Light is another mitigation strategy for controlling the viability of some infectious agents indoors. In a study simulating sunlight on influenza virus aerosols, virus half-life was significantly reduced from 31.6 minutes in the dark control group to approximately 2.4 minutes in simulated sunlight. In buildings, much of the sunlight spectrum is filtered through architectural window glass, and the resulting transmitted ultraviolet (UV) light is largely absorbed by finishes and not reflected deeper into the space. Therefore, further research is needed to understand the impact of natural light on SARS-CoV-2 indoors; however, in the interim, daylight exists as a free, widely available resource to building occupants with little downside to its use. Administrators and building operators should encourage blinds and shades to be opened when they are not needed to actively manage glare, privacy, or other occupant comfort factors.
While daylight’s effect on indoor viruses and SARS-CoV-2 is still unexplored, spectrally tuned electric lighting is already implemented for disinfection indoors. UV light in the region of shorter wavelengths (254-nanometer UVC) is particularly germicidal, and fixtures tuned to this part of the light spectrum are effectively employed in clinical settings to inactivate infectious aerosols and can reduce the ability of some viruses to survive.

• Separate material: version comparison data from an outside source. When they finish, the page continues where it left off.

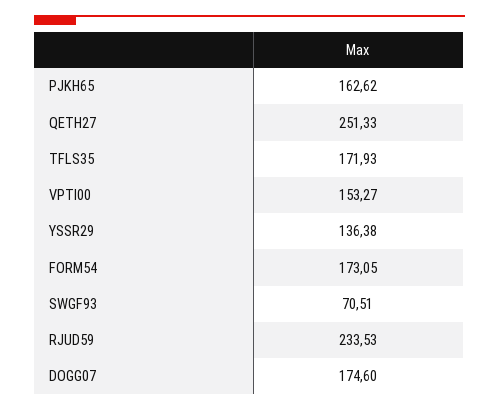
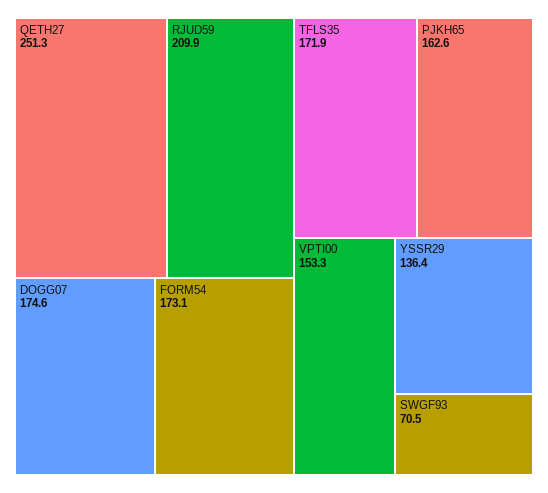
  {
    "PJKH65": 162.62,
    "QETH27": 251.33,
    "TFLS35": 171.93,
    "VPTI00": 153.27,
    "YSSR29": 136.38,
    "FORM54": 173.05,
    "SWGF93": 70.51,
-   "RJUD59": 233.53,
+   "RJUD59": 209.9,
    "DOGG07": 174.6
  }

Airborne viruses that contain single-stranded RNA (ssRNA) are reduced by 90% with a low dose of UV light; the UV dose requirement increases for ssRNA viruses found on surfaces. A previous study demonstrated that 10 minutes of UVC light inactivated 99.999% of CoVs tested, including SARS-CoV and MERS-CoV. However, UV germicidal irradiation (UVGI) has potential safety concerns if the room occupants are exposed to high-energy light. For this reason, UVGI is safely installed in mechanical ventilation paths or in upper-room applications to indirectly treat air through convective air movement. More recently, far-UVC light in the 207- to 222-nanometer range has been demonstrated to effectively inactivate airborne aerosolized viruses. While preliminary findings appear favorable to not cause damage to human skin and eyes, further research must be conducted to verify the margin of safety before implementation. Implementing targeted UVC and UVGI treatment may be prudent in other space types where individuals that tested positive for COVID-19 were known occupants, but routine treatment may have unintended consequences and should be implemented with appropriate precaution.
Spatial configuration of buildings can encourage or discourage social interactions. In recent years, Western society has valued design that emphasizes a feeling of “spaciousness” indoors, whether at home through the use of open plan concepts or at workplaces that harness open office concepts that intentionally direct occupants to nodes of “chance encounters,” thought to enhance collaboration and innovation among employees. While these spatial configurations are culturally important, they may inadvertently enhance opportunities for transmission of viruses through designed human interaction.
Space syntax analysis demonstrates a relationship between spatial disposition and degrees of connectivity and has been shown to correlate with the abundance and diversity of microbes within a given space. Understanding these spatial concepts could be part of the decision-making process of whether to implement social-distancing measures, to what extent to limit occupant density, and for how long.